Black holes are mysterious objects which are usually known for their ability to rip stars apart or suck them in if they trespass the region called the event horizon around them. A miraculous discovery has been made by a team of researchers led by a graduate student, Zachary Schutte from Montana State University regarding the black holes. A supermassive black hole at the center of a galaxy called Henize 2-10 is helping with the formation of new stars in a nearby nursery.
There are various kinds of black holes ranging from a mass about 10 times the mass of the Sun to a few million times the mass of the Sun. The heavier ones are found at the center of galaxies and are called supermassive black holes.
Supermassive black holes are usually found at the center of most galaxies and, when these have big jets of material coming out of them that can extend to millions of miles in the space, they are called active galactic nuclei (AGNs). Usually, these jets are so hot (~ millions of degrees) that anything in their vicinity is destroyed. However, if one of these jets is at the right distance from a given gas cloud, it would heat it up just the right amount to help start star formation. All the stars in this universe were formed from gas clouds collapsing under their gravity eventually becoming hot enough to form stars.

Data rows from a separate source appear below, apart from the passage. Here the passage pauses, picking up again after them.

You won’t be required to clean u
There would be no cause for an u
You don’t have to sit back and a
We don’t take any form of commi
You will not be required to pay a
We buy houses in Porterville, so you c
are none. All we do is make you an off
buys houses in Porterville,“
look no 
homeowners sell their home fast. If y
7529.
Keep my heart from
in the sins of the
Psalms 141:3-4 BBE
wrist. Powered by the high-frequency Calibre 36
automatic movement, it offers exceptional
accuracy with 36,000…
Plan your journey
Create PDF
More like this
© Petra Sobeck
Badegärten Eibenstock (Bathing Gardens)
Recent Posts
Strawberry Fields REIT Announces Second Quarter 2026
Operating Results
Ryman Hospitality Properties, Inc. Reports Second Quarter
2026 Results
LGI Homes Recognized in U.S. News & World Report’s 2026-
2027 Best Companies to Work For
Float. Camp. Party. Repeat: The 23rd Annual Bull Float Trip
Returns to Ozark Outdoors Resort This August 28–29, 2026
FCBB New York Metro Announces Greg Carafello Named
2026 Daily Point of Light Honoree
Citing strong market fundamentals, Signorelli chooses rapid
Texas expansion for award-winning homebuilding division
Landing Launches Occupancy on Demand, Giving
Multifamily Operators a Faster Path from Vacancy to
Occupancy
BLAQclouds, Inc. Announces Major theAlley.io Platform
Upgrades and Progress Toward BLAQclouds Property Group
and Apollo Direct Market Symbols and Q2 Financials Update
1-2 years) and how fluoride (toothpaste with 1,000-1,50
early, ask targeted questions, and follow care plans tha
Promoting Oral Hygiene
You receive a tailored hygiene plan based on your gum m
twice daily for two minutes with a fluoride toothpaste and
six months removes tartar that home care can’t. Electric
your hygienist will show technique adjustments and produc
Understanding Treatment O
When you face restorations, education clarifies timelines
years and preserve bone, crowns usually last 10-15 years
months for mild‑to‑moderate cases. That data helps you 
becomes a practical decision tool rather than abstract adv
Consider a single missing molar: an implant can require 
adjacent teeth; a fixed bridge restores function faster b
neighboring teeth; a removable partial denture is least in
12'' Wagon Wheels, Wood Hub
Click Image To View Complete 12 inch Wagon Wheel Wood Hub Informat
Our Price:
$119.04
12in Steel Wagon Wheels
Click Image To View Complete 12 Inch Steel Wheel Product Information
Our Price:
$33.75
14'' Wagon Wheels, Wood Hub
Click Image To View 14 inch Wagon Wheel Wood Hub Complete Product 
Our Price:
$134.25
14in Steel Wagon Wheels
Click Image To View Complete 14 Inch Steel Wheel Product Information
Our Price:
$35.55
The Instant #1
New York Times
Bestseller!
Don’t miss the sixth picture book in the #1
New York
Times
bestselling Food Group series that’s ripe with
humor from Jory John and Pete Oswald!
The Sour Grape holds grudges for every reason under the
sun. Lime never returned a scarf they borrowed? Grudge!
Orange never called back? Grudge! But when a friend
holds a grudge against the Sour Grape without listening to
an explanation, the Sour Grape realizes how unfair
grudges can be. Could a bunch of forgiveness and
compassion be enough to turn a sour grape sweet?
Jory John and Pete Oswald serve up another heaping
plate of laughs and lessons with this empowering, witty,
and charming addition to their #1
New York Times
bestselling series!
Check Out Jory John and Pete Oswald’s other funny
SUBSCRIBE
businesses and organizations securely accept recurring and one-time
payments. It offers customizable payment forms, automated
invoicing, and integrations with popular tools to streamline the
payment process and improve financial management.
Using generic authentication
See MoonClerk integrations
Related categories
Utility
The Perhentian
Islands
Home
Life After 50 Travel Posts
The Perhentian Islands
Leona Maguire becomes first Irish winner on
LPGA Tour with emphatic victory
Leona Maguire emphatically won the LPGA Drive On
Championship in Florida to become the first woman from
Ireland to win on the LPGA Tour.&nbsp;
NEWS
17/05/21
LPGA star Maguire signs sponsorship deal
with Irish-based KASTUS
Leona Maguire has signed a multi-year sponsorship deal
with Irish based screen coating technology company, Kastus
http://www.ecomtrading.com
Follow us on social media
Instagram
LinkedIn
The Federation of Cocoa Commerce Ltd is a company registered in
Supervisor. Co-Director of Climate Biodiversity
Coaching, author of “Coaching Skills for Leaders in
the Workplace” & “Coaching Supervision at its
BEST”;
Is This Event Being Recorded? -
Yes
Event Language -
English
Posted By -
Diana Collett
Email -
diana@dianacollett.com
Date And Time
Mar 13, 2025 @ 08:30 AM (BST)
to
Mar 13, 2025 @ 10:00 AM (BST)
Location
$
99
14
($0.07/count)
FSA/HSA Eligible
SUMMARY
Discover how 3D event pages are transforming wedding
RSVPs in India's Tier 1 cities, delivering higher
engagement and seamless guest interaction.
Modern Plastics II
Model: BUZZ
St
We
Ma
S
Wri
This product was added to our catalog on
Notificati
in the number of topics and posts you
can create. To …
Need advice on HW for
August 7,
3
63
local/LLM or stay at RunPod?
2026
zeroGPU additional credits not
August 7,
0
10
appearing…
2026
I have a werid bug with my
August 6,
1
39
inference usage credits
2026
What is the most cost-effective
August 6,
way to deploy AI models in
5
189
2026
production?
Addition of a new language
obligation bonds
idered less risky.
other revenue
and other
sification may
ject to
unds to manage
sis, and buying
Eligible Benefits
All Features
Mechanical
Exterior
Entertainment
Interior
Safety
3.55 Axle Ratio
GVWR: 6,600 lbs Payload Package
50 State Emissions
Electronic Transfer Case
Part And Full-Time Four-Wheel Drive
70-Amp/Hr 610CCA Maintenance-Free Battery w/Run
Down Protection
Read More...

These researchers found one active supermassive black hole with jets one of which is heating up a gas cloud about 230 light-years away from it. This means that light takes about 230 years to travel from this black hole to the nearby gas cloud. As stated earlier, if this jet is at just the right distance, it could help with star formation. This is exactly what is happening in this scenario. They saw pictorial evidence of this phenomenon using the Hubble Space Telescope. This was only possible because this galaxy is only 30 million light-years away, which is nearby in astronomical terms to us. This amazing and rare discovery was published in the Nature journal in January, 2022.